*** Available data ***
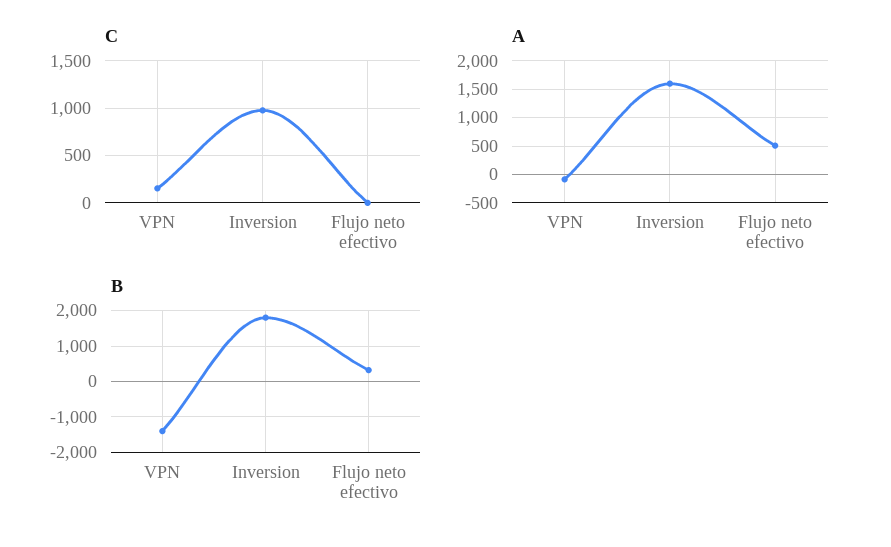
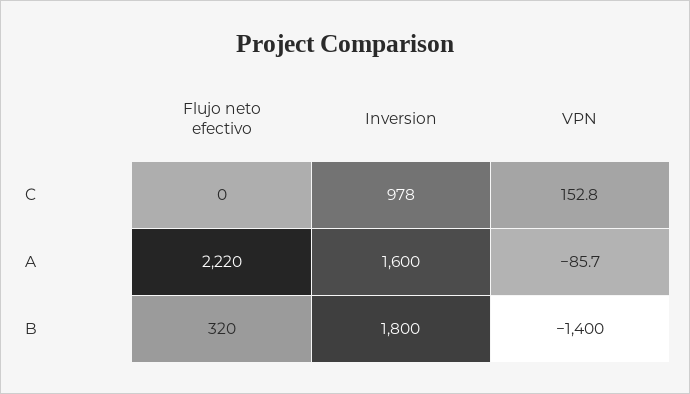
A, Flujo neto efectivo: 500 -> 2220

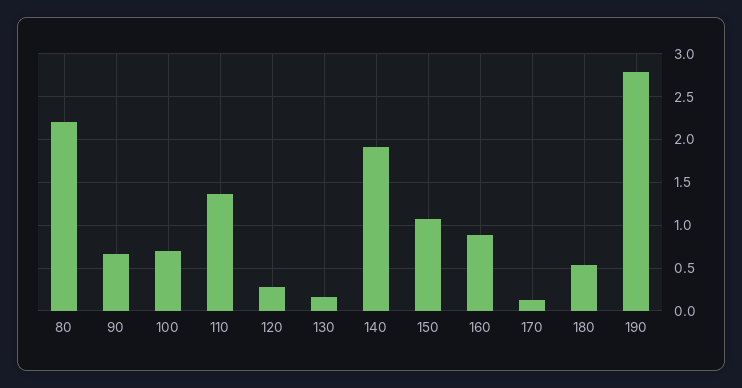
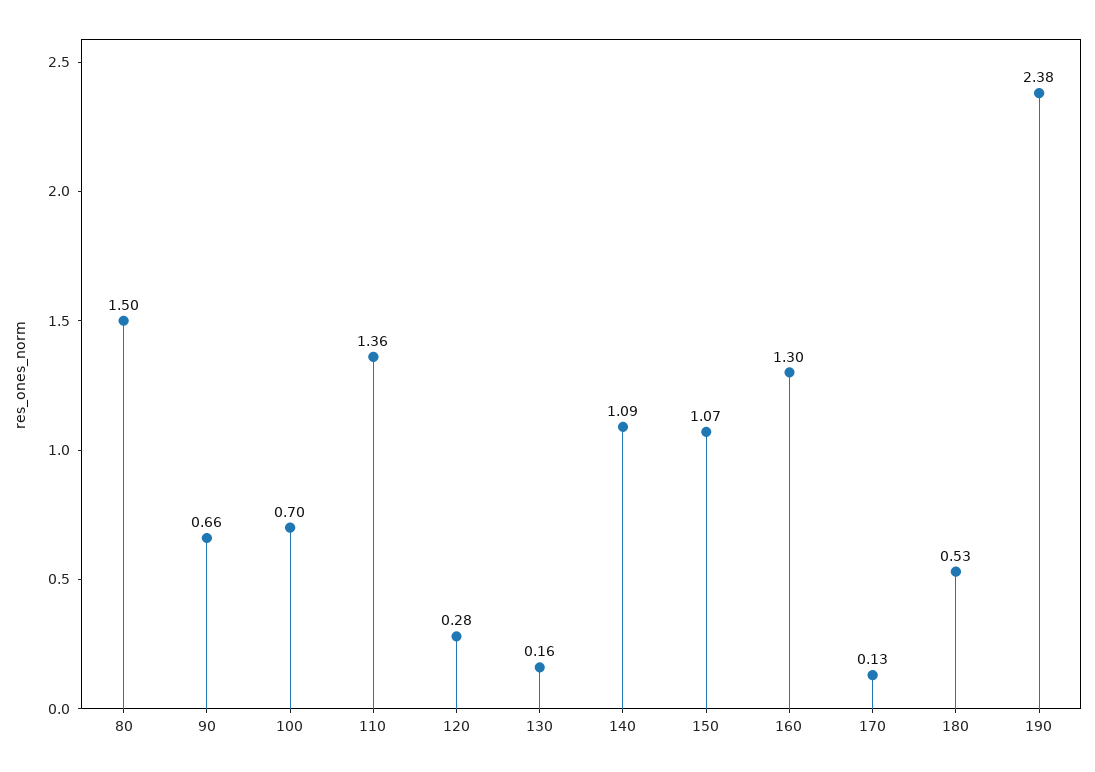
80: 2.2 -> 1.5
140: 1.9 -> 1.09
160: 0.9 -> 1.3
190: 2.8 -> 2.38

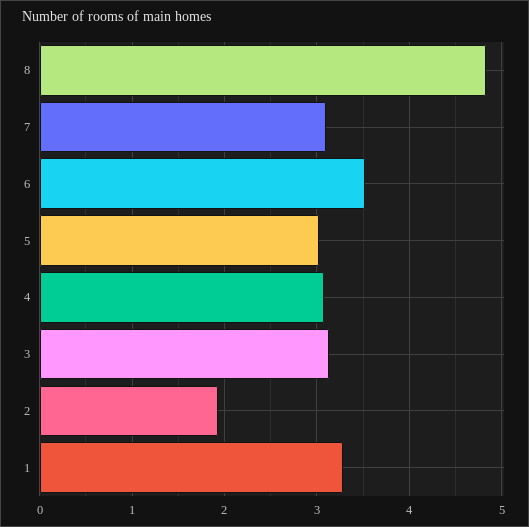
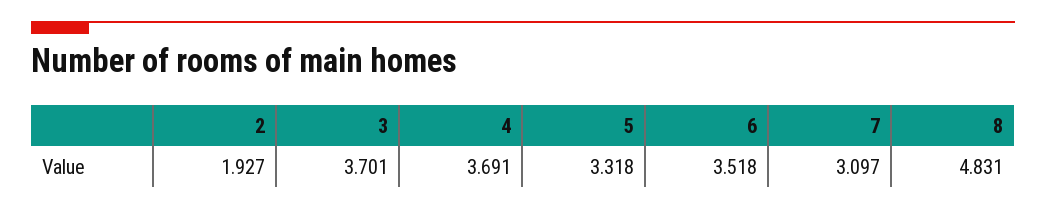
5: 3 -> 3.318
4: 3.1 -> 3.691
3: 3.1 -> 3.701
1: 3.3 -> none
*** End of Available data ***
- About this task: All lines from the one containing "80: 2.2 -> 1.5" through the final line of the entries above are to be copied exactly; the pictures are not.

- Result of this task:
80: 2.2 -> 1.5
140: 1.9 -> 1.09
160: 0.9 -> 1.3
190: 2.8 -> 2.38

5: 3 -> 3.318
4: 3.1 -> 3.691
3: 3.1 -> 3.701
1: 3.3 -> none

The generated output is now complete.